**The problem:** Pull every line that holds the word "Amazon" from the entries.

**Data for analysis:**
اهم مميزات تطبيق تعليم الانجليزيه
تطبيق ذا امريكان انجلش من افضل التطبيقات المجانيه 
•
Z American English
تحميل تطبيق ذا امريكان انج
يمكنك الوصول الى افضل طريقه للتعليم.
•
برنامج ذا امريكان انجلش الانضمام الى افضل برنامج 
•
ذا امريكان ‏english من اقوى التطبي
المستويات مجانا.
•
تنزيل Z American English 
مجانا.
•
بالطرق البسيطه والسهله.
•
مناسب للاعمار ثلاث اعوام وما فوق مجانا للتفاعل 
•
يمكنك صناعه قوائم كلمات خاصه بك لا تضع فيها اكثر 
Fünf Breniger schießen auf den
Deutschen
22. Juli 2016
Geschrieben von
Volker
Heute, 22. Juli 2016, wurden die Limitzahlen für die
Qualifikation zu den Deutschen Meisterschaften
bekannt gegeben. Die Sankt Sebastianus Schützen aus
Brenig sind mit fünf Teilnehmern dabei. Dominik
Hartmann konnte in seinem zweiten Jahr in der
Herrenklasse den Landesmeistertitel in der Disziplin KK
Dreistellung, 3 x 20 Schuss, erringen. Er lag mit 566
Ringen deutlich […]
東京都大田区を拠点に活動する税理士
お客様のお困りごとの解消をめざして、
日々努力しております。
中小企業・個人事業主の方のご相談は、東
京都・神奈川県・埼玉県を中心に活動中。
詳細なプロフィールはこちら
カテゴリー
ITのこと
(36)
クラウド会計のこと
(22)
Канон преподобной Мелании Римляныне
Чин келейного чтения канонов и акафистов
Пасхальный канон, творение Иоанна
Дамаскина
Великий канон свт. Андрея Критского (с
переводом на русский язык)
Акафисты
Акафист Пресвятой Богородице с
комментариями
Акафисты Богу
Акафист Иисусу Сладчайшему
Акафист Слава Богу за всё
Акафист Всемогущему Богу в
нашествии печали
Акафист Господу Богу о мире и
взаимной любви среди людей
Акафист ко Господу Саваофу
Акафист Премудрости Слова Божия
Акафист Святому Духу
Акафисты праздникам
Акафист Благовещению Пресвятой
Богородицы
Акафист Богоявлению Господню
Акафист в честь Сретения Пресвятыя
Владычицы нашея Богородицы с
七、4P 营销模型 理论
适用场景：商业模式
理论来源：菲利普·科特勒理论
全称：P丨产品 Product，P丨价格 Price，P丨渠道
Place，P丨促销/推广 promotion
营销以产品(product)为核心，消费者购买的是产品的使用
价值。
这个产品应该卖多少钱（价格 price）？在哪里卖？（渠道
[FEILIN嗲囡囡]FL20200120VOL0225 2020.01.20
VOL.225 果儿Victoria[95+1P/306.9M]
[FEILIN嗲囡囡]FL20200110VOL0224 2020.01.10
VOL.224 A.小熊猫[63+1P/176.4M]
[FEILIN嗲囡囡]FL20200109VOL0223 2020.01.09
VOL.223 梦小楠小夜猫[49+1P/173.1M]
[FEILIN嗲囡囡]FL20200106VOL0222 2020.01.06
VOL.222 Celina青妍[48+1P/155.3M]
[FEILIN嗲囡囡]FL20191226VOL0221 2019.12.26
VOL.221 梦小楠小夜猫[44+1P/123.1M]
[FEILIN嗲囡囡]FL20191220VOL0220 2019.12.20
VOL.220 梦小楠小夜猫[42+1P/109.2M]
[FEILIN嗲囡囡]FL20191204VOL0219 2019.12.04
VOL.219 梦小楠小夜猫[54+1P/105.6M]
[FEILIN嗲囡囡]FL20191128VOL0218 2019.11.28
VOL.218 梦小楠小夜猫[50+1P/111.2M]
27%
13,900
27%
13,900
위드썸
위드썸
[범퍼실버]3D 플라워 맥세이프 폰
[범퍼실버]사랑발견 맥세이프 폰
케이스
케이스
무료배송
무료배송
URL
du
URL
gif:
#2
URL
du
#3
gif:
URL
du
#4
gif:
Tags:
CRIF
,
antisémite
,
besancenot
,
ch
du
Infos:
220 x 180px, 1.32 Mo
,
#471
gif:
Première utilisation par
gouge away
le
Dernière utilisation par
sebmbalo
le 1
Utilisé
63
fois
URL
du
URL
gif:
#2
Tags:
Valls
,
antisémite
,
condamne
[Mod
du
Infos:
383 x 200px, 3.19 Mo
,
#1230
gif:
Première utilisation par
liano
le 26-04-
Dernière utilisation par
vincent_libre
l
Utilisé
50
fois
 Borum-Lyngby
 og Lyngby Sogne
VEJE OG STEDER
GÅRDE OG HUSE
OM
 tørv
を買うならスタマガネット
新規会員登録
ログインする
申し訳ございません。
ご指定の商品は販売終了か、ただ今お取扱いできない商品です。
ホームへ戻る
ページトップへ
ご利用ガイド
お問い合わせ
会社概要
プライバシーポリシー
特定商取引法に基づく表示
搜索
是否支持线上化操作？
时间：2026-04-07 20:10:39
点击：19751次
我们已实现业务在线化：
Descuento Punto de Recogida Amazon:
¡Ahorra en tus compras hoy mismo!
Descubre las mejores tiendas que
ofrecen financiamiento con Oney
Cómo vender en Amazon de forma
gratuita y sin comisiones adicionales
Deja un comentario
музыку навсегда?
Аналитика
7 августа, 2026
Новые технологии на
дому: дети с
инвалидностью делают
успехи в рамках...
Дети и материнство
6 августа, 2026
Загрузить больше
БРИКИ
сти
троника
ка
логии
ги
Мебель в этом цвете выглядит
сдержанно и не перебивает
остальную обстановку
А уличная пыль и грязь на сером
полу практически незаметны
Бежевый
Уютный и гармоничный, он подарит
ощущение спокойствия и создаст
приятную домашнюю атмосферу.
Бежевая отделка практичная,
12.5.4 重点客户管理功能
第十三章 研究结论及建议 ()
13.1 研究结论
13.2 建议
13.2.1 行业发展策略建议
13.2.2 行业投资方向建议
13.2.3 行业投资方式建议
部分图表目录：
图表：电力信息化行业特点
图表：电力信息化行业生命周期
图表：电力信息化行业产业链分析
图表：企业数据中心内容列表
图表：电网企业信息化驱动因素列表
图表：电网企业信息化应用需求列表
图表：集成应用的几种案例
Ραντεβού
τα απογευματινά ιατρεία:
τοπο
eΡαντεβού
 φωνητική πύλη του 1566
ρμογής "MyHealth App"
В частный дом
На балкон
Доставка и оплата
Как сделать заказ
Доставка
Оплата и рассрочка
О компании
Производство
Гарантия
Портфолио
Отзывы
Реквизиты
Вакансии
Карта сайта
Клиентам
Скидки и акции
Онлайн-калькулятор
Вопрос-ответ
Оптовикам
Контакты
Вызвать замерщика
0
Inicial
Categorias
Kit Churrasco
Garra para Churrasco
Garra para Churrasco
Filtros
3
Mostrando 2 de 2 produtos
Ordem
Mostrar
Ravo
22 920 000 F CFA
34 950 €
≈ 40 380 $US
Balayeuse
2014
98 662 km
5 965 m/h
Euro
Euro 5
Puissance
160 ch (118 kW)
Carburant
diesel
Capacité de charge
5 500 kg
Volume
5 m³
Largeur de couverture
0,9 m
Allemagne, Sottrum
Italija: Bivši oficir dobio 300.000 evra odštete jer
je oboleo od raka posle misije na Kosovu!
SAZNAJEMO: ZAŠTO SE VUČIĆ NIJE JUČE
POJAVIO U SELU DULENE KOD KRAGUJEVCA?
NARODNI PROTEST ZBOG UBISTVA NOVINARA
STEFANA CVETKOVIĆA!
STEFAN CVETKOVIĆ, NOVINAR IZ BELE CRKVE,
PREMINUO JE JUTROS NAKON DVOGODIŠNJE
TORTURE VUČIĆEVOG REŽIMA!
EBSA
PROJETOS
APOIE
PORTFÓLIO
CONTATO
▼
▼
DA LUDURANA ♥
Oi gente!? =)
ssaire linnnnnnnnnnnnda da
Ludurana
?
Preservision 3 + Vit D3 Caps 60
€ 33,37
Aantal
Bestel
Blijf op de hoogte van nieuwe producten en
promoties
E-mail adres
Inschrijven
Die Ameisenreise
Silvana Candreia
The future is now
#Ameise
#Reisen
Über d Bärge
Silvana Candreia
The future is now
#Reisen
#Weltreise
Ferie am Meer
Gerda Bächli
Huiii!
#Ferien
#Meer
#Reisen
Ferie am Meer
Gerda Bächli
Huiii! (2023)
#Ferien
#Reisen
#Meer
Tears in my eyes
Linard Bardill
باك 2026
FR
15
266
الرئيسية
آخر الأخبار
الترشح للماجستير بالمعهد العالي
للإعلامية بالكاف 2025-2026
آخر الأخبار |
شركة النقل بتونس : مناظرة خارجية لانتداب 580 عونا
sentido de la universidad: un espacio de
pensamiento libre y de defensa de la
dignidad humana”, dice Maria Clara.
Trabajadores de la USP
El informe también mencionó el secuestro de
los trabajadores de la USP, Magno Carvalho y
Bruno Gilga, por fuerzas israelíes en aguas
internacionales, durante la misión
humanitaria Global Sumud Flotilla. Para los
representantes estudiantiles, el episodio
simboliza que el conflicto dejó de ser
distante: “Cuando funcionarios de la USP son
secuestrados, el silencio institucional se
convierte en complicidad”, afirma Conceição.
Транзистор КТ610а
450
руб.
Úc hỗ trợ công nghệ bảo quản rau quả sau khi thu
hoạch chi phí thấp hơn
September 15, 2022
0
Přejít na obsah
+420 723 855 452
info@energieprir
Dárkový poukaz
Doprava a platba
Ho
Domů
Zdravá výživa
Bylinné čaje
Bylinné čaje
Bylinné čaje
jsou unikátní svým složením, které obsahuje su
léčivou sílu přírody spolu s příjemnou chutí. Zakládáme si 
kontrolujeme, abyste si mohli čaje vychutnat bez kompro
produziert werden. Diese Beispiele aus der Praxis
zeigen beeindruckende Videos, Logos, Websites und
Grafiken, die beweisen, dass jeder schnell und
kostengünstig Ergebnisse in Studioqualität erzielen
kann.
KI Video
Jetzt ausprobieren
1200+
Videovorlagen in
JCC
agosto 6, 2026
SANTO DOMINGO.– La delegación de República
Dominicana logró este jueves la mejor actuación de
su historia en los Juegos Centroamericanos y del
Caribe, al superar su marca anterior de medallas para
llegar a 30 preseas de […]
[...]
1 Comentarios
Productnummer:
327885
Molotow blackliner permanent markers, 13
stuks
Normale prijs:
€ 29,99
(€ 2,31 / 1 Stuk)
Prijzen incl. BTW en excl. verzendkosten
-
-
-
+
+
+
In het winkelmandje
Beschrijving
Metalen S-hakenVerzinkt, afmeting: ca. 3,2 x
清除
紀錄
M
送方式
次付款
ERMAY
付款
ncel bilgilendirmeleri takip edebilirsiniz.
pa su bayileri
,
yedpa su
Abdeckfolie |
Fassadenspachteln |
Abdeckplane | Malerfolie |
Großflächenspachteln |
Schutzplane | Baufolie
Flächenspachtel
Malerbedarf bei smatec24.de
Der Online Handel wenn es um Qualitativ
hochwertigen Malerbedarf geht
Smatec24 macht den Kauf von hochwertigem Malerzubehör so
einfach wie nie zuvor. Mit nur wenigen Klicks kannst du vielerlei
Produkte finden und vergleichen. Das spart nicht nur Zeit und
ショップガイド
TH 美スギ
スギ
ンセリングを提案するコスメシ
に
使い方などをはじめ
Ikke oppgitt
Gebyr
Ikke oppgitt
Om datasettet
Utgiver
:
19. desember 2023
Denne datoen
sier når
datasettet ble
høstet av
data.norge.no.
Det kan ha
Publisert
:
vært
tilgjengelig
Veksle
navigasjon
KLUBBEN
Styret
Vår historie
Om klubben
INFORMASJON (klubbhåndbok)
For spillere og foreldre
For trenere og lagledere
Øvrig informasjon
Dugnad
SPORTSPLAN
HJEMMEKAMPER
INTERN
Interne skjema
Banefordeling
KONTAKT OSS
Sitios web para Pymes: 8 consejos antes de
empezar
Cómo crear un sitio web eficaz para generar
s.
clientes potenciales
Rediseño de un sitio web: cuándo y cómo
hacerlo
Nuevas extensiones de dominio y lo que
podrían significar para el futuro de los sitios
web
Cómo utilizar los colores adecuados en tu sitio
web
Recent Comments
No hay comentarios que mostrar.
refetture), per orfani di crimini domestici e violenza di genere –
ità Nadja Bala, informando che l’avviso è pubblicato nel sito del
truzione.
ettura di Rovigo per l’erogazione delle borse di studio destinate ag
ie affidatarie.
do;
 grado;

**Completed task:**
Descuento Punto de Recogida Amazon:
Cómo vender en Amazon de forma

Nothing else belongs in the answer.